Know Thy Chip: Reading the PIC16F18345 Data Sheet

Now that I got a taste of PIC development with the tutorials, I have a much better idea of what a PIC can and can’t do. That survey gave me a rough outline with which I can use to keep myself oriented while diving deeper. So on the advice of a local longtime PIC tinkerer, I dove in to the authoritative source: the data sheet Microchip publishes for the PIC16F18345 chip.

I rarely deal with a PDF with so many pages. Take a deep breath, we’re going in!

This data “sheet” is actually a tome with almost 500 pages (as of rev. E) of dense technical information and it would be unrealistic to expect that I would understand all of it or even be able to remember very much of it. Fortunately that is not the goal. This first pass will let me know the kind of information that could be found in the data sheet. So that when I need to know a specific detail in the future, I know I can find it here.

I was surprised to find power management as a topic again and again, but in hindsight I shouldn’t be. PIC micro controllers are used in a lot of small battery-powered devices, catering to engineers building devices that run on a tiny battery for weeks, months, or years. People who build these solutions (which doesn’t include me… or at least not yet) need to know how the chip can be put into various low-power modes and what functionality does or does not work in those modes.

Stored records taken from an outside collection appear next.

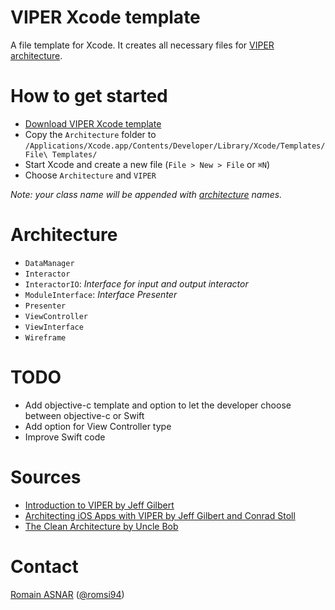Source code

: # VIPER Xcode template

A file template for Xcode. It creates all necessary files for [VIPER architecture](http://mutualmobile.github.io/blog/2013/12/04/viper-introduction/).

# How to get started

- [Download VIPER Xcode template](https://github.com/romsi/VIPERXCodeTemplate/archive/master.zip)
- Copy the `Architecture` folder to `/Applications/Xcode.app/Contents/Developer/Library/Xcode/Templates/File\ Templates/`
- Start Xcode and create a new file (`File > New > File` or `⌘N`)
- Choose `Architecture` and `VIPER`

_Note: your class name will be appended with [architecture](#architecture) names._

# Architecture

- `DataManager`
- `Interactor`
- `InteractorIO`: _Interface for input and output interactor_
- `ModuleInterface`: _Interface Presenter_
- `Presenter`
- `ViewController`
- `ViewInterface`
- `Wireframe`

# TODO

- Add objective-c template and option to let the developer choose between objective-c or Swift
- Add option for View Controller type
- Improve Swift code

# Sources

- [Introduction to VIPER by Jeff Gilbert](http://mutualmobile.github.io/blog/2013/12/04/viper-introduction/)
- [Architecting iOS Apps with VIPER by Jeff Gilbert and Conrad Stoll](http://www.objc.io/issue-13/viper.html)
- [The Clean Architecture by Uncle Bob](http://blog.8thlight.com/uncle-bob/2012/08/13/the-clean-architecture.html)

# Contact

[Romain ASNAR](https://github.com/romsi) ([@romsi94](https://twitter.com/romsi94))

Another topic that received a lot of pages in the data sheet are the integrated “core-independent peripherals” that handle common tasks. The different sets of peripherals are a large part of how one PIC edition differs from another one in the same family. Each peripheral is briefly covered in the data sheet with basic description and a rough outline of how to use them on a PIC chip.

Some peripherals are fairly straightforward in function: the serial communication tutorial has already introduced me to the serial modules, and I paid special attention to the I²C communication peripheral since I intend to use that to communicate with a Raspberry Pi. I smiled at the Configurable Logic Cell peripheral because I recognized it as the modern replacement for the network of 7400-series chips that I last saw in college lab exercises.

Others peripherals are less obvious to me. I can read the description for modules like the Complementary Waveform Generator, but my brain has yet to make the connection between these tools and the problems I would solve with them. I hope that when the appropriate problem arises, I would recognize it and know to come back to the data sheet to learn how to design a solution.